Task statement: Will you write out all the entries below exactly?

Dataset entries:
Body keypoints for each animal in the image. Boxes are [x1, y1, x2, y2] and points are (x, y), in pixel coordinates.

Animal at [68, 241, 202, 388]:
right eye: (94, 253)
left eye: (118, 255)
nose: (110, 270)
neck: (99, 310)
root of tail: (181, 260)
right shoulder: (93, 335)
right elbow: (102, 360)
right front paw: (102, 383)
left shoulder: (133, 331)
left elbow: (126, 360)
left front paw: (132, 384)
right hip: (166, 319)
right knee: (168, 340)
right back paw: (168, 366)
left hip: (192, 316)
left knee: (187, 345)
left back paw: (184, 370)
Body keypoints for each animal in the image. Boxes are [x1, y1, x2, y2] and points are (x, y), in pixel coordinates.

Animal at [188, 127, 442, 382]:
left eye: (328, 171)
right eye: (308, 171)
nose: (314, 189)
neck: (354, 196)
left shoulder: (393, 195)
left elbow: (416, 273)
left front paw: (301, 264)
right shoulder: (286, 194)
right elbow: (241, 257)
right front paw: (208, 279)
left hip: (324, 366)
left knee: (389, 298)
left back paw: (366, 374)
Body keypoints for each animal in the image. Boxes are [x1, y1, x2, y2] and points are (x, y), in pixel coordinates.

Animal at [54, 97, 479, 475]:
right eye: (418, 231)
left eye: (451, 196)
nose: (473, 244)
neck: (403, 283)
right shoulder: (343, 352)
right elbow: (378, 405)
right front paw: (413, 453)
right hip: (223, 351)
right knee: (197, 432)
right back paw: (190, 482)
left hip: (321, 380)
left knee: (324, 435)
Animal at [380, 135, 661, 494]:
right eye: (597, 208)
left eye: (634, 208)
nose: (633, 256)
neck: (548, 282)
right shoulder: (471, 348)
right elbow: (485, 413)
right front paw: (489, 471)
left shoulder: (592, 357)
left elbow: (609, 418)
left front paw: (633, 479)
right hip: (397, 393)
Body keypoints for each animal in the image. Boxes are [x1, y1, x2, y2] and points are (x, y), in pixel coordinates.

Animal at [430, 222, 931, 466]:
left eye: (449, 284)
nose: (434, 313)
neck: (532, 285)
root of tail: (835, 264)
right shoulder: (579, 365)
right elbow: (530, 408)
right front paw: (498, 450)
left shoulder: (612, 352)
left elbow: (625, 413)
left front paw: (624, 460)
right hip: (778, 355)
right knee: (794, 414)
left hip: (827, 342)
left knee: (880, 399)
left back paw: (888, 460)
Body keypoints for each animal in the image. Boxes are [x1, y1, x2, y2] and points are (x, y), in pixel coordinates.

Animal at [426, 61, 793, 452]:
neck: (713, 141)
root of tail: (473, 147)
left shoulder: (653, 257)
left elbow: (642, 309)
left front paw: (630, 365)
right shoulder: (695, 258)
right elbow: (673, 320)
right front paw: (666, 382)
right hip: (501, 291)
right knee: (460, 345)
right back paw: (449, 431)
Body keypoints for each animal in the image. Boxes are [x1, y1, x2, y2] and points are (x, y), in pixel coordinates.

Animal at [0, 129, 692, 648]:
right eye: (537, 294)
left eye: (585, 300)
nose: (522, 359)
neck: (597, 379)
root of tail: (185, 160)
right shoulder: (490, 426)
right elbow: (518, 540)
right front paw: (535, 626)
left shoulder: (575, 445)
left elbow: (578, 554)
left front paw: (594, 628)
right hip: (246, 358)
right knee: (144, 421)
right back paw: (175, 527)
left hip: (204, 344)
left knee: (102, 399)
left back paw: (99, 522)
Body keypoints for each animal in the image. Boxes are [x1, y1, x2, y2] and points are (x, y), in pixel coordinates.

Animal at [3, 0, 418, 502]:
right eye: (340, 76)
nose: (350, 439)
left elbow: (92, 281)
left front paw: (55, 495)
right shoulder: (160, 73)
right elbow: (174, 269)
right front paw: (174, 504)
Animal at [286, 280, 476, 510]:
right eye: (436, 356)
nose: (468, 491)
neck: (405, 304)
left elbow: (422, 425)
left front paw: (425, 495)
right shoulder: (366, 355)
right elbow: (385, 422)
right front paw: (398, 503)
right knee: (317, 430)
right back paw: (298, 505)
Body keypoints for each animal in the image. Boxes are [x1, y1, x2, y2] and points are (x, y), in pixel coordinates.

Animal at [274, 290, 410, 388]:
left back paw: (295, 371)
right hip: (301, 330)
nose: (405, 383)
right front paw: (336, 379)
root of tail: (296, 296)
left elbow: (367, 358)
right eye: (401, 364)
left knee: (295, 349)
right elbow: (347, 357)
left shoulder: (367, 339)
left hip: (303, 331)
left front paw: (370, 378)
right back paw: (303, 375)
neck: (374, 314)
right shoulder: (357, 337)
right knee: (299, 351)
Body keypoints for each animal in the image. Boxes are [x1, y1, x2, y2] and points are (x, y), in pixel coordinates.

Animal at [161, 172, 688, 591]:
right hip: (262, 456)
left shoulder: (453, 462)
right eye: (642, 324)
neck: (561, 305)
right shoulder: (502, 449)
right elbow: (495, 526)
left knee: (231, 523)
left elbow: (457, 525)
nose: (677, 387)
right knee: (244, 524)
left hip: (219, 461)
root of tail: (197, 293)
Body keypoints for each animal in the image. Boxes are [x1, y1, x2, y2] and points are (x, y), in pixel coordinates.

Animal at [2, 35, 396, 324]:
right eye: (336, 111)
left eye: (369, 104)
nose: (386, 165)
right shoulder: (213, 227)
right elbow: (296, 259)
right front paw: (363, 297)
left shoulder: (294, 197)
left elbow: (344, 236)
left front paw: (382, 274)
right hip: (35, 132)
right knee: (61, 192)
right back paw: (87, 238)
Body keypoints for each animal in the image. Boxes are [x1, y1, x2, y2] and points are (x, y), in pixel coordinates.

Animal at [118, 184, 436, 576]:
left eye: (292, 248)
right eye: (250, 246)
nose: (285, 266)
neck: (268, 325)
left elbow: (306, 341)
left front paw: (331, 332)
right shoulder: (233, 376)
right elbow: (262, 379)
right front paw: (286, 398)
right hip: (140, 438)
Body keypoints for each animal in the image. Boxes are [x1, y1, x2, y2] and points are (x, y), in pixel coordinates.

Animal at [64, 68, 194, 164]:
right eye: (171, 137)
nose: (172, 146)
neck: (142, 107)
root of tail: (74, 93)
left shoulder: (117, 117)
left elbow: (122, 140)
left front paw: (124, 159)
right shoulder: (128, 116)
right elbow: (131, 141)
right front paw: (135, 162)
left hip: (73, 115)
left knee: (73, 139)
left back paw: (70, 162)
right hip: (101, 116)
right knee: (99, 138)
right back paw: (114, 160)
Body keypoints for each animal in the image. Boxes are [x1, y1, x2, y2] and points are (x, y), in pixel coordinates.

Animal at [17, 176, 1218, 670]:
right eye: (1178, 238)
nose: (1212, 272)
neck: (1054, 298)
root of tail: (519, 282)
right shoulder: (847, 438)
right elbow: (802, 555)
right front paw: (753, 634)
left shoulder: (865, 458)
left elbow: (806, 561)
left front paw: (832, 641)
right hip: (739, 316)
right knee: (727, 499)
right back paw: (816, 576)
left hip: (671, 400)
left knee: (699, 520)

Result for this task:
Body keypoints for each animal in the image. Boxes are [x1, y1, x2, y2] and points are (x, y), in pixel coordinates.

Animal at [68, 241, 202, 388]:
right eye: (94, 253)
left eye: (118, 255)
nose: (110, 270)
neck: (99, 310)
root of tail: (181, 260)
right shoulder: (93, 335)
right elbow: (102, 360)
right front paw: (102, 383)
left shoulder: (133, 331)
left elbow: (126, 360)
left front paw: (132, 384)
right hip: (166, 319)
right knee: (168, 340)
right back paw: (168, 366)
left hip: (192, 316)
left knee: (187, 345)
left back paw: (184, 370)
Body keypoints for each animal in the image. Boxes are [x1, y1, x2, y2] and points are (x, y), in pixel coordinates.

Animal at [188, 127, 442, 382]:
left eye: (328, 171)
right eye: (308, 171)
nose: (314, 189)
neck: (354, 196)
left shoulder: (393, 195)
left elbow: (416, 273)
left front paw: (301, 264)
right shoulder: (286, 194)
right elbow: (241, 257)
right front paw: (208, 279)
left hip: (324, 366)
left knee: (389, 298)
left back paw: (366, 374)
Body keypoints for each animal in the image. Boxes are [x1, y1, x2, y2] and points are (x, y), in pixel coordinates.

Animal at [54, 97, 479, 475]:
right eye: (418, 231)
left eye: (451, 196)
nose: (473, 244)
neck: (403, 283)
right shoulder: (343, 352)
right elbow: (378, 405)
right front paw: (413, 453)
right hip: (223, 351)
right knee: (197, 432)
right back paw: (190, 482)
left hip: (321, 380)
left knee: (324, 435)
Animal at [380, 135, 661, 494]:
right eye: (597, 208)
left eye: (634, 208)
nose: (633, 256)
neck: (548, 282)
right shoulder: (471, 348)
right elbow: (485, 413)
right front paw: (489, 471)
left shoulder: (592, 357)
left elbow: (609, 418)
left front paw: (633, 479)
right hip: (397, 393)
Body keypoints for each animal in the image. Boxes are [x1, y1, x2, y2] and points are (x, y), in pixel coordinates.

Animal at [430, 222, 931, 466]:
left eye: (449, 284)
nose: (434, 313)
neck: (532, 285)
root of tail: (835, 264)
right shoulder: (579, 365)
right elbow: (530, 408)
right front paw: (498, 450)
left shoulder: (612, 352)
left elbow: (625, 413)
left front paw: (624, 460)
right hip: (778, 355)
right knee: (794, 414)
left hip: (827, 342)
left knee: (880, 399)
left back paw: (888, 460)
Body keypoints for each animal in the image. Boxes are [x1, y1, x2, y2] and points are (x, y), in pixel coordinates.

Animal at [426, 61, 793, 452]:
neck: (713, 141)
root of tail: (473, 147)
left shoulder: (653, 257)
left elbow: (642, 309)
left front paw: (630, 365)
right shoulder: (695, 258)
right elbow: (673, 320)
right front paw: (666, 382)
right hip: (501, 291)
right knee: (460, 345)
right back paw: (449, 431)
Body keypoints for each animal in the image. Boxes are [x1, y1, x2, y2] and points are (x, y), in pixel coordinates.

Animal at [0, 129, 692, 648]:
right eye: (537, 294)
left eye: (585, 300)
nose: (522, 359)
neck: (597, 379)
root of tail: (185, 160)
right shoulder: (490, 426)
right elbow: (518, 540)
right front paw: (535, 626)
left shoulder: (575, 445)
left elbow: (578, 554)
left front paw: (594, 628)
right hip: (246, 358)
right knee: (144, 421)
right back paw: (175, 527)
left hip: (204, 344)
left knee: (102, 399)
left back paw: (99, 522)
Body keypoints for each animal in the image. Boxes are [x1, y1, x2, y2] and points are (x, y), in pixel coordinates.

Animal at [3, 0, 418, 502]:
right eye: (340, 76)
nose: (350, 439)
left elbow: (92, 281)
left front paw: (55, 495)
right shoulder: (160, 73)
right elbow: (174, 269)
right front paw: (174, 504)
Animal at [286, 280, 476, 510]:
right eye: (436, 356)
nose: (468, 491)
neck: (405, 304)
left elbow: (422, 425)
left front paw: (425, 495)
right shoulder: (366, 355)
right elbow: (385, 422)
right front paw: (398, 503)
right knee: (317, 430)
right back paw: (298, 505)
Body keypoints for each animal in the image. Boxes are [x1, y1, x2, y2] and points are (x, y), in pixel coordinates.

Animal at [274, 290, 410, 388]:
left back paw: (295, 371)
right hip: (301, 330)
nose: (405, 383)
right front paw: (336, 379)
root of tail: (296, 296)
left elbow: (367, 358)
right eye: (401, 364)
left knee: (295, 349)
right elbow: (347, 357)
left shoulder: (367, 339)
left hip: (303, 331)
left front paw: (370, 378)
right back paw: (303, 375)
neck: (374, 314)
right shoulder: (357, 337)
right knee: (299, 351)
Body keypoints for each animal in the image. Boxes are [x1, y1, x2, y2] and points are (x, y), in pixel coordinates.

Animal at [161, 172, 688, 591]:
right hip: (262, 456)
left shoulder: (453, 462)
right eye: (642, 324)
neck: (561, 305)
right shoulder: (502, 449)
right elbow: (495, 526)
left knee: (231, 523)
left elbow: (457, 525)
nose: (677, 387)
right knee: (244, 524)
left hip: (219, 461)
root of tail: (197, 293)
Body keypoints for each animal in the image. Boxes are [x1, y1, x2, y2] and points are (x, y), in pixel coordinates.

Animal at [2, 35, 396, 324]:
right eye: (336, 111)
left eye: (369, 104)
nose: (386, 165)
right shoulder: (213, 227)
right elbow: (296, 259)
right front paw: (363, 297)
left shoulder: (294, 197)
left elbow: (344, 236)
left front paw: (382, 274)
right hip: (35, 132)
right knee: (61, 192)
right back paw: (87, 238)
Body keypoints for each animal in the image. Boxes are [x1, y1, x2, y2] and points are (x, y), in pixel coordinates.

Animal at [118, 184, 436, 576]:
left eye: (292, 248)
right eye: (250, 246)
nose: (285, 266)
neck: (268, 325)
left elbow: (306, 341)
left front paw: (331, 332)
right shoulder: (233, 376)
right elbow: (262, 379)
right front paw: (286, 398)
right hip: (140, 438)
Body keypoints for each animal in the image. Boxes are [x1, y1, x2, y2] and points are (x, y), in pixel coordinates.

Animal at [64, 68, 194, 164]:
right eye: (171, 137)
nose: (172, 146)
neck: (142, 107)
root of tail: (74, 93)
left shoulder: (117, 117)
left elbow: (122, 140)
left front paw: (124, 159)
right shoulder: (128, 116)
right elbow: (131, 141)
right front paw: (135, 162)
left hip: (73, 115)
left knee: (73, 139)
left back paw: (70, 162)
right hip: (101, 116)
right knee: (99, 138)
right back paw: (114, 160)
Body keypoints for each animal in the image. Boxes are [x1, y1, x2, y2] and points are (x, y), in pixel coordinates.

Animal at [17, 176, 1218, 670]:
right eye: (1178, 238)
nose: (1212, 272)
neck: (1054, 298)
root of tail: (519, 282)
right shoulder: (847, 438)
right elbow: (802, 555)
right front paw: (753, 634)
left shoulder: (865, 458)
left elbow: (806, 561)
left front paw: (832, 641)
right hip: (739, 316)
right knee: (727, 499)
right back paw: (816, 576)
left hip: (671, 400)
left knee: (699, 520)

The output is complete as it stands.